Chico is a handsome young boy. Congratulations. What big eyes! He's so cute.


----------



## lperry82 (Aug 2, 2010)

Chico is so adorable


----------



## RobinWalters (Feb 10, 2011)

Good looking baby!


----------



## icefox23 (Feb 24, 2011)

Cody said:


> Awww, what a sweet tiel  Chico looks really cute he has those puppy dog eyes.  How old is Chico now?

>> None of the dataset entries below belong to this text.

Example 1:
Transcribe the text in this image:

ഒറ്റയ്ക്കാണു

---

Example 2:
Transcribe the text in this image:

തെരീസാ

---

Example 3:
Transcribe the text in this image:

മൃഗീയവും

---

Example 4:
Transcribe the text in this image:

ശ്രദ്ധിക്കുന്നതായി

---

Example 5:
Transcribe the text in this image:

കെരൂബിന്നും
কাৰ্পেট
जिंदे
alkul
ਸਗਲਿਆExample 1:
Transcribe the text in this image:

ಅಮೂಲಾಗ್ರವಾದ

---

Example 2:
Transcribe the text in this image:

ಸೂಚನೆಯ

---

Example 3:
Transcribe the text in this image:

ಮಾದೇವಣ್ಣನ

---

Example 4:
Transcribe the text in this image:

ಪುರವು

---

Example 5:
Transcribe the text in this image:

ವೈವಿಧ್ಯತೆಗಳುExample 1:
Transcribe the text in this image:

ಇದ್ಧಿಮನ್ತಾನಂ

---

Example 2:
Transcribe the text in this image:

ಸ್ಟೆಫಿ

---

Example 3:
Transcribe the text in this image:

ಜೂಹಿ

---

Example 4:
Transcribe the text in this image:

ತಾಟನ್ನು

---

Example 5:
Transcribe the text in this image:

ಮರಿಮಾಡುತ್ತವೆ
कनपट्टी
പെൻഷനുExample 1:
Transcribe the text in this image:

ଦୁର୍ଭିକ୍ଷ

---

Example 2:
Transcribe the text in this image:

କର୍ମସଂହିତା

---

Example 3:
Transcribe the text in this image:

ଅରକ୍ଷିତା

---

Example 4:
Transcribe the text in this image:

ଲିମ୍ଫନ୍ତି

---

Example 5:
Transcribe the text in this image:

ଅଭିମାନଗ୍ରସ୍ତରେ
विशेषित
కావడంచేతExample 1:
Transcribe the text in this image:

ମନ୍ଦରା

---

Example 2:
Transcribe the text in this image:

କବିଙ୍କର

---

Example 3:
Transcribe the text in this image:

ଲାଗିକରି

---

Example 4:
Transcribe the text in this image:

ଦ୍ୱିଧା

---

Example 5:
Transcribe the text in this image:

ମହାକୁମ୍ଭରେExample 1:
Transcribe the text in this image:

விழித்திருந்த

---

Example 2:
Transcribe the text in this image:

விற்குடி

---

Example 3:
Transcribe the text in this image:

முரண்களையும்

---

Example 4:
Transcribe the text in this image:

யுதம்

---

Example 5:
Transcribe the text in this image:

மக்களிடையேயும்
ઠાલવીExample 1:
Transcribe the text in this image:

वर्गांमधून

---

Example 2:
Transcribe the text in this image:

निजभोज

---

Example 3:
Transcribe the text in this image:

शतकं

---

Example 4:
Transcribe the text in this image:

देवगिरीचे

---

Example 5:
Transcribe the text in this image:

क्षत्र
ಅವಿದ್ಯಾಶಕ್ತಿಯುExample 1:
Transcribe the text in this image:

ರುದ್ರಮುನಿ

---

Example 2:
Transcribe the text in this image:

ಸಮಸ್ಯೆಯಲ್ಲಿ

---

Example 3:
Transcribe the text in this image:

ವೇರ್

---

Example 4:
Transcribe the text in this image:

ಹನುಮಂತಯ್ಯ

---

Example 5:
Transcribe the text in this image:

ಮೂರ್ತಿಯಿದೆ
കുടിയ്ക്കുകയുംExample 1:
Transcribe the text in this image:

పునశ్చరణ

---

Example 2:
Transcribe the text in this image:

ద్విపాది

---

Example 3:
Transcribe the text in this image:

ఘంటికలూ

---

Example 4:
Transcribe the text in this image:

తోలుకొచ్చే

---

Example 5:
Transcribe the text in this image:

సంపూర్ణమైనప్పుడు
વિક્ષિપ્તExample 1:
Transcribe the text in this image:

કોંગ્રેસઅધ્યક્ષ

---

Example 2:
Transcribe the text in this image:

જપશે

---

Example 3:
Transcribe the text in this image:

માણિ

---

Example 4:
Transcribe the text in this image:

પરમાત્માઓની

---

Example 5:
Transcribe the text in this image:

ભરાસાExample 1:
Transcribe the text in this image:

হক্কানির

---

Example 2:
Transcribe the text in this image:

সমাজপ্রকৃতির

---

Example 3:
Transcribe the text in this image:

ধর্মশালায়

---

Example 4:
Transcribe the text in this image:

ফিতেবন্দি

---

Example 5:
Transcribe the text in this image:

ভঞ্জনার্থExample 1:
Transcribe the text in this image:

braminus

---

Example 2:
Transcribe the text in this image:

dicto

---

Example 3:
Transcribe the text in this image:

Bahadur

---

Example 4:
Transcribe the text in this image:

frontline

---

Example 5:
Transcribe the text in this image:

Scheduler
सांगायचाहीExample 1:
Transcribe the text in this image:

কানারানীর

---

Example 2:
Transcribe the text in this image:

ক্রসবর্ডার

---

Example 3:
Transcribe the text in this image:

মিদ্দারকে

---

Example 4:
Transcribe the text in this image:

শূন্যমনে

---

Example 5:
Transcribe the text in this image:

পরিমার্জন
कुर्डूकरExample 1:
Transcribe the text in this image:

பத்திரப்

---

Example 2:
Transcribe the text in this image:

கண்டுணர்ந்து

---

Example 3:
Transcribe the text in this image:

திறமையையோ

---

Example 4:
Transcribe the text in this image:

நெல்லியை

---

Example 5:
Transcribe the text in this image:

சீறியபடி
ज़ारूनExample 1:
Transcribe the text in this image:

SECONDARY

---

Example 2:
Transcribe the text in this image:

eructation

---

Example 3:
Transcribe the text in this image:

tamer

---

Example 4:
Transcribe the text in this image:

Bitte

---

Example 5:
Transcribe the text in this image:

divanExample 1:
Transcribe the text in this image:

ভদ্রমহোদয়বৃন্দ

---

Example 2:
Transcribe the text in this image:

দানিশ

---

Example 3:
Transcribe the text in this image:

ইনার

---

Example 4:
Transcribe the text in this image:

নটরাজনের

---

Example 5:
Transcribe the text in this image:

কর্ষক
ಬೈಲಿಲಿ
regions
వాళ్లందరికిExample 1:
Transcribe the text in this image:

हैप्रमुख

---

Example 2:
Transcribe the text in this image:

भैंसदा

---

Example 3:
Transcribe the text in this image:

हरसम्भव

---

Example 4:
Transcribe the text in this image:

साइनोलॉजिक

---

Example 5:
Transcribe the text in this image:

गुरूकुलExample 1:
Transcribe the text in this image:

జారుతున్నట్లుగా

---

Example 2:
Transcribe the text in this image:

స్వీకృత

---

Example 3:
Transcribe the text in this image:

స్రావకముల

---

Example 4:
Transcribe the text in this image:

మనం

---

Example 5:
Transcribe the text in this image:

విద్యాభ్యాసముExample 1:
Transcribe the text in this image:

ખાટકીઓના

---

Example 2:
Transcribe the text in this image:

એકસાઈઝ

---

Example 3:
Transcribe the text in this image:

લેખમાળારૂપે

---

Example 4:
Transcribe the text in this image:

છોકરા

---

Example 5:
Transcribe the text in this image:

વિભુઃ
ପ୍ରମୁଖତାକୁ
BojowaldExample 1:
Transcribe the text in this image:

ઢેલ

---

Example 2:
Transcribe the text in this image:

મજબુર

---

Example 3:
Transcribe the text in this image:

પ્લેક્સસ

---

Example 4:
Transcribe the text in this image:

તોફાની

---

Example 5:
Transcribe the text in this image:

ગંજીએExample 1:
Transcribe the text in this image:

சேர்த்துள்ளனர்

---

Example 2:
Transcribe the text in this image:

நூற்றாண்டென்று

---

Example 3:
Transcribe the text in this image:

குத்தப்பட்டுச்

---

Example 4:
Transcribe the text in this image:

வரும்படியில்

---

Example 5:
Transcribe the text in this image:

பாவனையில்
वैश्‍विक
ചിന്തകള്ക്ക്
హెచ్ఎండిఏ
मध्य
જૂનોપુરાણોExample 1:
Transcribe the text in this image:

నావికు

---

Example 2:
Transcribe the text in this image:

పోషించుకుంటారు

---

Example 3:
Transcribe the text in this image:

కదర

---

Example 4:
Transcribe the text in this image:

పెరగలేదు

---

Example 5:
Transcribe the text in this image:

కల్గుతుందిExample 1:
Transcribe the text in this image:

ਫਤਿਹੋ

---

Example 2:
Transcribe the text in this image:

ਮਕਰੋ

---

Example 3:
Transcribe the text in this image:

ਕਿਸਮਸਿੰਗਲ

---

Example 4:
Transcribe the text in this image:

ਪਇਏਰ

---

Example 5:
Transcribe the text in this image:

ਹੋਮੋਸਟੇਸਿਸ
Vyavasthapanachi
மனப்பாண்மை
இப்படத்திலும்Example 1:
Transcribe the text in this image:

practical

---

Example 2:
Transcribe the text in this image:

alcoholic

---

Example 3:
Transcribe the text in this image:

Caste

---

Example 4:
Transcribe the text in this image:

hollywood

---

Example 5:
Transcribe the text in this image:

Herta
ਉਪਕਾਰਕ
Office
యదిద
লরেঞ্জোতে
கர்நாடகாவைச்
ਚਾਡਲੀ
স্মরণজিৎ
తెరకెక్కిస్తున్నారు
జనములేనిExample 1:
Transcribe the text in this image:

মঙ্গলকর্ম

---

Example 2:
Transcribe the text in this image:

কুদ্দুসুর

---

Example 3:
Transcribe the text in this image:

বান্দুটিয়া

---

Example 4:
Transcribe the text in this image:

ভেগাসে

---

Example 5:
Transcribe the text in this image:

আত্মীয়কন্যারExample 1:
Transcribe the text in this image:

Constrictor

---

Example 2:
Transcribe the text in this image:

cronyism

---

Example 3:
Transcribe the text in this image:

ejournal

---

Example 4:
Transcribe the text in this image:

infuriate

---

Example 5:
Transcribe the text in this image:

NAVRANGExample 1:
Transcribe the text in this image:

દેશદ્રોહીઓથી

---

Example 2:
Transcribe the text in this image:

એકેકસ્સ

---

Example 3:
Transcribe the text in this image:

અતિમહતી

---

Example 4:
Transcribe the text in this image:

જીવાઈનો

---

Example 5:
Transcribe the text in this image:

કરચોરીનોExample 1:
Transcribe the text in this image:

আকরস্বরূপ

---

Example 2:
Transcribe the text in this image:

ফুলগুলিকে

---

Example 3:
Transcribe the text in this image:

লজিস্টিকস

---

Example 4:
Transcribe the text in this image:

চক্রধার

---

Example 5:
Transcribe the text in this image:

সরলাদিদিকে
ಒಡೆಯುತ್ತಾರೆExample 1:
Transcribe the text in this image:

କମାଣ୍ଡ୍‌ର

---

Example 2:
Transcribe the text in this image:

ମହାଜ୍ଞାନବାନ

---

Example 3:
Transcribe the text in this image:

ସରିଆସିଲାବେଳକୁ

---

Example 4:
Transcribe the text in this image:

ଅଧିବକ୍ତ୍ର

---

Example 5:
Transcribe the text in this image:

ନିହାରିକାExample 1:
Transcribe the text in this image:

tnks karin, chico is just 3months old now,just taken he's pics last 2 weeks ago.....tnks for viewing,cody...


----------



## icefox23 (Feb 24, 2011)

xxxSpikexxx said:


> He is really cute  It looks like he could use some more perches for feet excersise and a variety of bird toys. I would take out the fan and whistle the metal in the whistle is probably not safe. Here are some links about perches and toys to help you choose
> Perches http://www.birdchannel.com/bird-housing/bird-housing-accessories/choosing-a-perch.aspx, http://www.birdchannel.com/bird-housing/bird-housing-accessories/bird-perch-types.aspx and toys http://www.birdchannel.com/bird-housing/bird-toys/toys-play-groups.aspx and a site the teaches you how to make some toys http://www.cheepparrottoysntips.com/index.html


tnks for the advice,xxxSpikexxx..i'll take note of that..tnks for viewing..


----------



## icefox23 (Feb 24, 2011)

Larakat said:


> Chico is a handsome young boy. Congratulations. What big eyes! He's so cute.


tnks larakat,,i didnt know that he had puppy eyes..hehehehe..
unless you guys had told me...he really looks inocent,,hehehe


----------



## icefox23 (Feb 24, 2011)

lperry82 said:


> Chico is so adorable


tnks for viewing lperry82,,,,


----------